:: 読解文 ::

報告書&レポート
「南アフリカ共和国の鉱業で今、起こっていること」-南アフリカ共和国の鉱業の諸問題について-
南アフリカは、白金、クロム、マンガンの生産世界第一位、バナジウム、パラジウム、チタン、ジルコニウムは同世界第二位など世界を代表する鉱業国であり、経済成長も著しく、BRICSの一角を占める新興国となっている。豊富な鉱物資源と鉱山開発、急速な経済発展にともない鉱業における諸問題が顕在化し、社会問題となっている。これらの問題は、単に鉱業にとどまらず、同国経済全体にも悪影響を与えかねない深刻な問題となっている。 |
はじめに
2014年2月3日から6日の4日間、南アフリカ・ケープタウンにおいて第20回Mining Indabaが開催された。国内外から南アフリカやアフリカの鉱業関係者や投資家など約7,000名が参加し、南アフリカの鉱業投資への期待の高さを示していた。
華やかに鉱業大会が開催されている一方で、鉱山ストライキや鉱山事故等の現在の南アフリカ鉱業が抱える諸問題を認識させる出来事が発生している。
本稿では、南アフリカ鉱業の諸問題について報告する。

:::
:: 提示データ ::

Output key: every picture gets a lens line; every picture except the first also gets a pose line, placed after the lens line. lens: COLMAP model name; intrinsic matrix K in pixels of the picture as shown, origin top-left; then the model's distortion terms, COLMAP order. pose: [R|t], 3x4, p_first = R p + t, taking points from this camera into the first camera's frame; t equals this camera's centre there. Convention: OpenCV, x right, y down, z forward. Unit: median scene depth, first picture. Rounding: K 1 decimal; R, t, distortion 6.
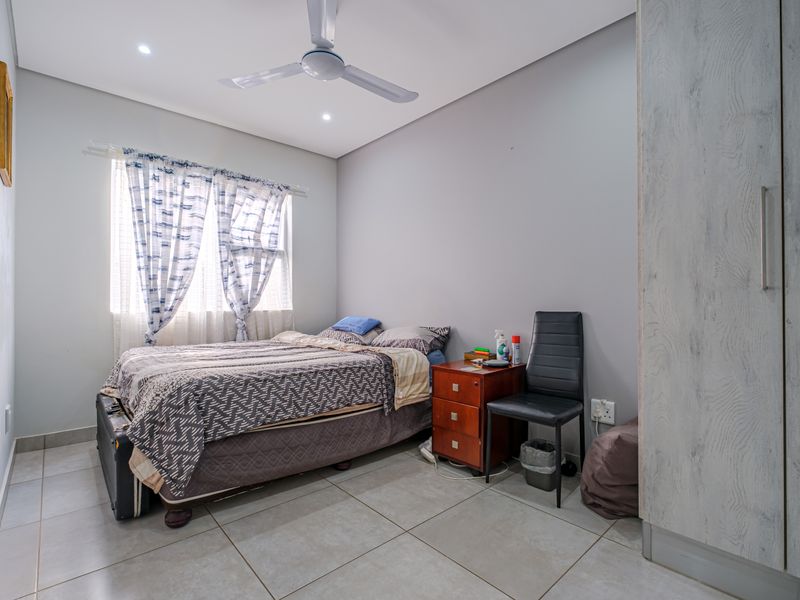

:::

### 設問の指示
南アフリカ鉱業に関する読解文を読み、次の問いに答えなさい。
(a) 南アフリカが生産世界第一位とされている鉱物を三つ挙げなさい。
(b) 第20回Mining Indabaはどこで開催されたか。
(c) 第20回Mining Indabaの参加者はおよそ何名か。

### 解答例
(a) 白金、クロム、マンガン
(b) 南アフリカ・ケープタウン
(c) 約7,000名